> **TASK REQUIREMENTS**: Below are records; count the lines that contain "GRÉGOIRE" and give only the total.

[Page images and extracted text]
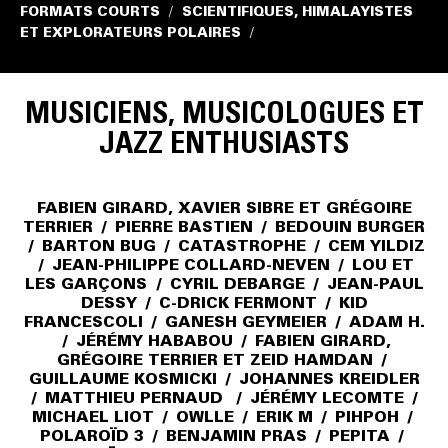
FORMATS COURTS
SCIENTIFIQUES, HIMALAYISTES
/
ET EXPLORATEURS POLAIRES
/
MUSICIENS, MUSICOLOGUES ET
JAZZ ENTHUSIASTS
FABIEN GIRARD, XAVIER SIBRE ET GRÉGOIRE
TERRIER
/
PIERRE BASTIEN
/
BEDOUIN BURGER
/
BARTON BUG
/
CATASTROPHE
/
CEM YILDIZ
/
JEAN-PHILIPPE COLLARD-NEVEN
/
LOU ET
LES GARÇONS
/
CYRIL DEBARGE
/
JEAN-PAUL
DESSY
/
C-DRICK FERMONT
/
KID
FRANCESCOLI
/
GANESH GEYMEIER
/
ADAM H.
/
JÉRÉMY HABABOU
/
FABIEN GIRARD,
GRÉGOIRE TERRIER ET ZEID HAMDAN
/
GUILLAUME KOSMICKI
/
JOHANNES KREIDLER
/
MATTHIEU PERNAUD
/
JÉRÉMY LECOMTE
/
MICHAEL LIOT
/
OWLLE
/
ERIK M
/
PIHPOH
/
POLAROÏD 3
/
BENJAMIN PRAS
/
PEPITA
/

> **WRITTEN SOLUTION**: 2